Но для тех, кто здесь надеется и любит,

В песне вечная история любви.

И было странно слышать эту нездешнюю мелодию в Марьином дворе, где на кольях сохли стеклянные банки и какие-то постирушки.

Я кивнул через плетень Сашке, тот, не переставая играть и вслушиваться в собственную игру, ответил мне тоже кивком. Прислонив велосипед к ограде, я огляделся, ища себе пристанища, и прошел в палисадник, усыпанный снежком недавно отцветшей черемухи.

Там, на скамейке и просто на земле, уже сидело несколько человек в ожидании стола. Я пожал руку дяде Аполлону, тетки Вериному мужу, сухому, будто провяленному мужику с темным узким лицом. За ним сидел долговязый медлительный дядя Федор, муж тетки Лены. Нижняя губа у дяди Федора всегда как-то устало отвисала, наверно оттого, что он сызмальства не мог дышать носом и по той же причине говорил глуховато, гуняво. Отпадавшая губа придавала его лицу выражение детского удивления, но держался он с достоинством, больше молчал, слушал других и непрестанно скручивал козьи ножки из самолично выхоженной махорки.

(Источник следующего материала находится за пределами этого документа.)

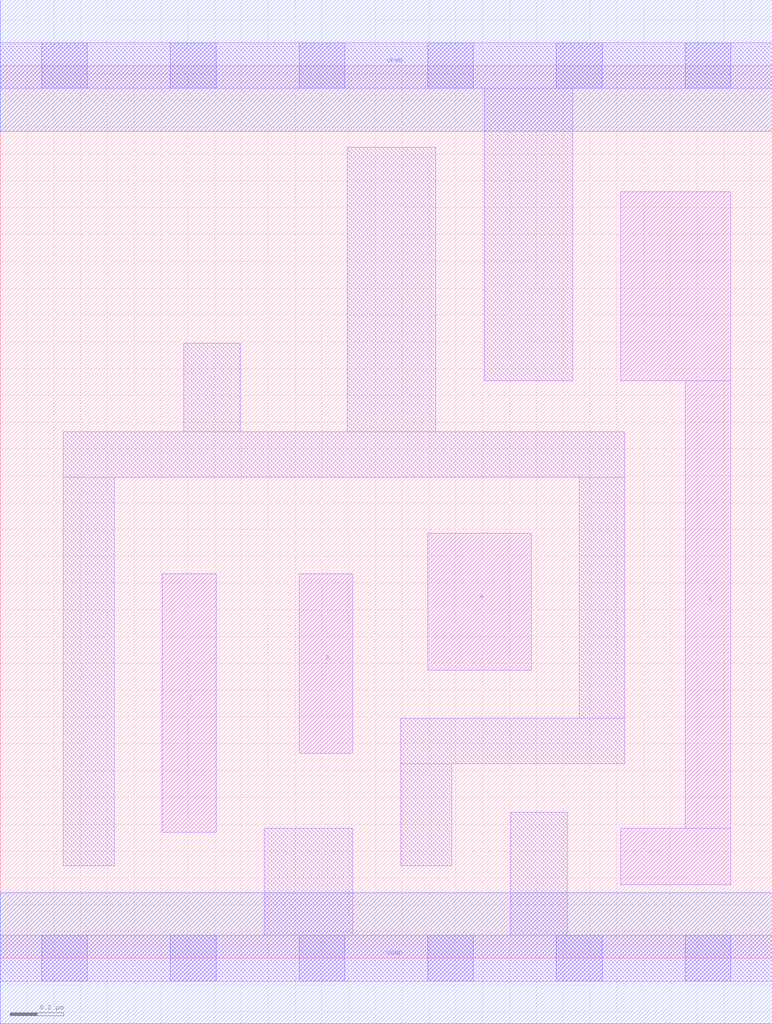
<source format=lef>
# Copyright 2020 The SkyWater PDK Authors
#
# Licensed under the Apache License, Version 2.0 (the "License");
# you may not use this file except in compliance with the License.
# You may obtain a copy of the License at
#
#     https://www.apache.org/licenses/LICENSE-2.0
#
# Unless required by applicable law or agreed to in writing, software
# distributed under the License is distributed on an "AS IS" BASIS,
# WITHOUT WARRANTIES OR CONDITIONS OF ANY KIND, either express or implied.
# See the License for the specific language governing permissions and
# limitations under the License.
#
# SPDX-License-Identifier: Apache-2.0

VERSION 5.7 ;
  NAMESCASESENSITIVE ON ;
  NOWIREEXTENSIONATPIN ON ;
  DIVIDERCHAR "/" ;
  BUSBITCHARS "[]" ;
UNITS
  DATABASE MICRONS 200 ;
END UNITS
MACRO sky130_fd_sc_lp__or3_m
  CLASS CORE ;
  SOURCE USER ;
  FOREIGN sky130_fd_sc_lp__or3_m ;
  ORIGIN  0.000000  0.000000 ;
  SIZE  2.880000 BY  3.330000 ;
  SYMMETRY X Y R90 ;
  SITE unit ;
  PIN A
    ANTENNAGATEAREA  0.126000 ;
    DIRECTION INPUT ;
    USE SIGNAL ;
    PORT
      LAYER li1 ;
        RECT 1.595000 1.075000 1.980000 1.585000 ;
    END
  END A
  PIN B
    ANTENNAGATEAREA  0.126000 ;
    DIRECTION INPUT ;
    USE SIGNAL ;
    PORT
      LAYER li1 ;
        RECT 1.115000 0.765000 1.315000 1.435000 ;
    END
  END B
  PIN C
    ANTENNAGATEAREA  0.126000 ;
    DIRECTION INPUT ;
    USE SIGNAL ;
    PORT
      LAYER li1 ;
        RECT 0.605000 0.470000 0.805000 1.435000 ;
    END
  END C
  PIN X
    ANTENNADIFFAREA  0.222600 ;
    DIRECTION OUTPUT ;
    USE SIGNAL ;
    PORT
      LAYER li1 ;
        RECT 2.315000 0.275000 2.725000 0.485000 ;
        RECT 2.315000 2.155000 2.725000 2.860000 ;
        RECT 2.555000 0.485000 2.725000 2.155000 ;
    END
  END X
  PIN VGND
    DIRECTION INOUT ;
    USE GROUND ;
    PORT
      LAYER met1 ;
        RECT 0.000000 -0.245000 2.880000 0.245000 ;
    END
  END VGND
  PIN VPWR
    DIRECTION INOUT ;
    USE POWER ;
    PORT
      LAYER met1 ;
        RECT 0.000000 3.085000 2.880000 3.575000 ;
    END
  END VPWR
  OBS
    LAYER li1 ;
      RECT 0.000000 -0.085000 2.880000 0.085000 ;
      RECT 0.000000  3.245000 2.880000 3.415000 ;
      RECT 0.235000  0.345000 0.425000 1.795000 ;
      RECT 0.235000  1.795000 2.330000 1.965000 ;
      RECT 0.685000  1.965000 0.895000 2.295000 ;
      RECT 0.985000  0.085000 1.315000 0.485000 ;
      RECT 1.295000  1.965000 1.625000 3.025000 ;
      RECT 1.495000  0.345000 1.685000 0.725000 ;
      RECT 1.495000  0.725000 2.330000 0.895000 ;
      RECT 1.805000  2.155000 2.135000 3.245000 ;
      RECT 1.905000  0.085000 2.115000 0.545000 ;
      RECT 2.160000  0.895000 2.330000 1.795000 ;
    LAYER mcon ;
      RECT 0.155000 -0.085000 0.325000 0.085000 ;
      RECT 0.155000  3.245000 0.325000 3.415000 ;
      RECT 0.635000 -0.085000 0.805000 0.085000 ;
      RECT 0.635000  3.245000 0.805000 3.415000 ;
      RECT 1.115000 -0.085000 1.285000 0.085000 ;
      RECT 1.115000  3.245000 1.285000 3.415000 ;
      RECT 1.595000 -0.085000 1.765000 0.085000 ;
      RECT 1.595000  3.245000 1.765000 3.415000 ;
      RECT 2.075000 -0.085000 2.245000 0.085000 ;
      RECT 2.075000  3.245000 2.245000 3.415000 ;
      RECT 2.555000 -0.085000 2.725000 0.085000 ;
      RECT 2.555000  3.245000 2.725000 3.415000 ;
  END
END sky130_fd_sc_lp__or3_m
END LIBRARY

</source>
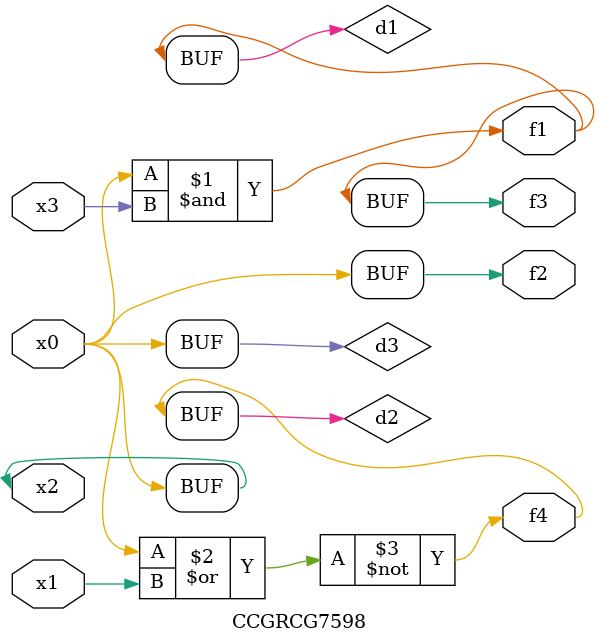
<source format=v>
module CCGRCG7598(
	input x0, x1, x2, x3,
	output f1, f2, f3, f4
);

	wire d1, d2, d3;

	and (d1, x2, x3);
	nor (d2, x0, x1);
	buf (d3, x0, x2);
	assign f1 = d1;
	assign f2 = d3;
	assign f3 = d1;
	assign f4 = d2;
endmodule

</source>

Пожаловал и толкачевский участковый, грузный, весь розовенький Иван Поликарпыч, по прозвищу Кубарь. Пришел он без форменной фуражки, в сетчатой тенниске, заботливо выбритый, и было заметно, что он наслаждался, благоденствовал в своей необязательной штатской одежде.

Из остальных я узнал только соседа через две избы Симу. Сима, напротив, был запущенно небрит, в выпростанной рубахе и старых пыльных калошах на босу ногу - словно бы зашел ненароком.